I didn’t know anyone played Solitaire except on computers…
Occasionally the weather would clear up and allow us to play OUTSIDE!
On the edge of the abyss. From here, Low’s Gully drops for thousands of feet towards the Pacific Ocean. Some of the biggest (and most remote) walls in the world can be found here. Just reaching the base of these walls can take close to a week of rappelling and scrambling down the gully! Maybe next time…
Occasionally we even climbed with a rope. Here is where I decided it would be more fun to do a jig instead of climbing! Taken on the Southeast Ridge of Alexandra, shortly before bailing due to high winds.
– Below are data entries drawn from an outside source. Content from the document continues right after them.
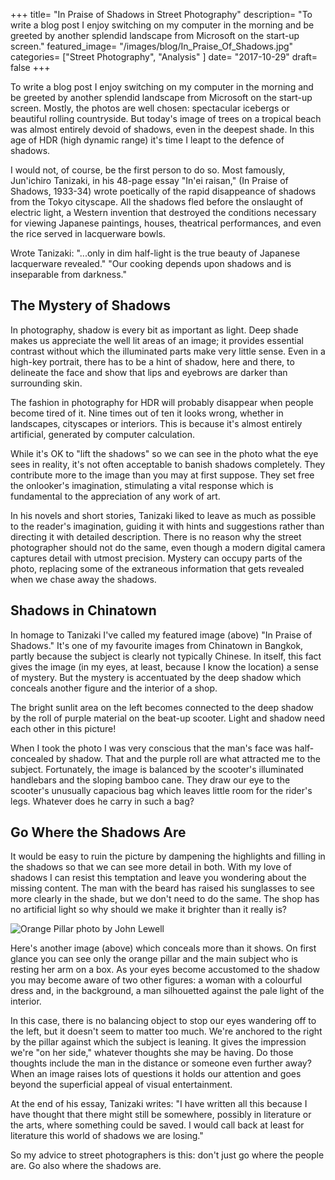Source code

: +++
title= "In Praise of Shadows in Street Photography"
description= "To write a blog post I enjoy switching on my computer in the morning and be greeted by another splendid landscape from Microsoft on the start-up screen."
featured_image= "/images/blog/In_Praise_Of_Shadows.jpg"
categories= ["Street Photography", "Analysis" ]
date= "2017-10-29"
draft= false
+++

To write a blog post I enjoy switching on my computer in the morning and be greeted by another splendid landscape from Microsoft on the start-up screen. Mostly, the photos are well chosen: spectacular icebergs or beautiful rolling countryside. But today's image of trees on a tropical beach was almost entirely devoid of shadows, even in the deepest shade. In this age of HDR (high dynamic range) it's time I leapt to the defence of shadows.

I would not, of course, be the first person to do so. Most famously, Jun'ichiro Tanizaki, in his 48-page essay "In'ei raisan," (In Praise of Shadows, 1933-34) wrote poetically of the rapid disappeance of shadows from the Tokyo cityscape. All the shadows fled before the onslaught of electric light, a Western invention that destroyed the conditions necessary for viewing Japanese paintings, houses, theatrical performances, and even the rice served in lacquerware bowls.

Wrote Tanizaki: "...only in dim half-light is the true beauty of Japanese lacquerware revealed." "Our cooking depends upon shadows and is inseparable from darkness."

## The Mystery of Shadows
  
In photography, shadow is every bit as important as light. Deep shade makes us appreciate the well lit areas of an image; it provides essential contrast without which the illuminated parts make very little sense. Even in a high-key portrait, there has to be a hint of shadow, here and there, to delineate the face and show that lips and eyebrows are darker than surrounding skin.

The fashion in photography for HDR will probably disappear when people become tired of it. Nine times out of ten it looks wrong, whether in landscapes, cityscapes or interiors. This is because it's almost entirely artificial, generated by computer calculation.

While it's OK to "lift the shadows" so we can see in the photo what the eye sees in reality, it's not often acceptable to banish shadows completely. They contribute more to the image than you may at first suppose. They set free the onlooker's imagination, stimulating a vital response which is fundamental to the appreciation of any work of art.

In his novels and short stories, Tanizaki liked to leave as much as possible to the reader's imagination, guiding it with hints and suggestions rather than directing it with detailed description. There is no reason why the street photographer should not do the same, even though a modern digital camera captures detail with utmost precision. Mystery can occupy parts of the photo, replacing some of the extraneous information that gets revealed when we chase away the shadows.

## Shadows in Chinatown
  
In homage to Tanizaki I've called my featured image (above) "In Praise of Shadows." It's one of my favourite images from Chinatown in Bangkok, partly because the subject is clearly not typically Chinese. In itself, this fact gives the image (in my eyes, at least, because I know the location) a sense of mystery. But the mystery is accentuated by the deep shadow which conceals another figure and the interior of a shop.

The bright sunlit area on the left becomes connected to the deep shadow by the roll of purple material on the beat-up scooter. Light and shadow need each other in this picture!

When I took the photo I was very conscious that the man's face was half-concealed by shadow. That and the purple roll are what attracted me to the subject. Fortunately, the image is balanced by the scooter's illuminated handlebars and the sloping bamboo cane. They draw our eye to the scooter's unusually capacious bag which leaves little room for the rider's legs. Whatever does he carry in such a bag?

## Go Where the Shadows Are
  
It would be easy to ruin the picture by dampening the highlights and filling in the shadows so that we can see more detail in both. With my love of shadows I can resist this temptation and leave you wondering about the missing content. The man with the beard has raised his sunglasses to see more clearly in the shade, but we don't need to do the same. The shop has no artificial light so why should we make it brighter than it really is?

<img class="lazyload" data-src="/images/blog/Orange_Pillar.jpg" alt="Orange Pillar photo by John Lewell">

Here's another image (above) which conceals more than it shows. On first glance you can see only the orange pillar and the main subject who is resting her arm on a box. As your eyes become accustomed to the shadow you may become aware of two other figures: a woman with a colourful dress and, in the background, a man silhouetted against the pale light of the interior.

In this case, there is no balancing object to stop our eyes wandering off to the left, but it doesn't seem to matter too much. We're anchored to the right by the pillar against which the subject is leaning. It gives the impression we're "on her side," whatever thoughts she may be having. Do those thoughts include the man in the distance or someone even further away? When an image raises lots of questions it holds our attention and goes beyond the superficial appeal of visual entertainment.

At the end of his essay, Tanizaki writes: "I have written all this because I have thought that there might still be somewhere, possibly in literature or the arts, where something could be saved. I would call back at least for literature this world of shadows we are losing."

So my advice to street photographers is this: don't just go where the people are. Go also where the shadows are.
Then when it started raining an hour later we figured we made the right call.
Taking a walk over to the incredibly aesthetic South Kinabalu Peak. This was one of the few peaks we were able to summit! A clean slab with a 4th class move or two gains access to the summit and a spectacular view.
The view from the top of South Kinabalu Peak: you can see some of the huts far below.
After a week of crushing rain, our spirits were getting low. We had spied a few potential lines to try but the weather wouldn’t cooperate long enough for us to even walk over to their base. We hadn’t finished any technical climbs (though we bailed from several) and our food supplies were getting low. And then we received a text message from Park HQ telling us that there was a mistake with our permit and we would need to come down to sort things out. Argh!
We had been rationing our food supplies to try to stay as long as possible but when we finally decided to bail off Kinabalu we started gorging ourselves on the remaining food, trying to lighten our loads for the next day. And so, after 7 nights in the Gurkha Hut, we packed our things up and started the descend down the mountain. Despite ridding ourselves of fuel/food our packs were heavy enough that the 10,000 foot descent was quad destroying. It took 4 days of rest before we could walk downstairs without pain.
Mt Kinabalu is a spectacular peak and the Gurkha Hut is the best base camp you could ever hope for in the mountains. The weather is a mixed bag: from reading the journals, there are spells of great weather so we just had some bad luck. And because of the elevation, temperatures are so much nicer than anywhere else in Malaysia (temperatures frequently drop to around freezing). And while a lot of the rock looks terrible (really sketchy loose flakes) there are sections that look fantastic. I won’t give away all the places I found but No Name Peak and Victoria Peak might be good places to find solid rock.
But park management left a bitter taste in our mouths. I would like to return and try our luck again in a couple years but there’s many other places out there, most of which don’t have such hassles involved. Still, as far as adventure climbing in South East Asia goes, it doesn’t get much better than this. If you’re thinking about making a trip there, feel free to PM or respond here and I can fill you in on all the details. Of course, there’s no guarantee things won’t be very different in a few years!
If doing technical routes, bring at least a set of cams and nuts. A hammer, some pins, and a bolt kit (for bolt replacement) would be advisable. 2 ropes are a good idea for any of the bigger routes
It's about 9km and 10000 feet of elevation to make it to the Gurkha Hut. If you have a heavy load, be ready for some pain. Or fork over the money for a porter (might be costly).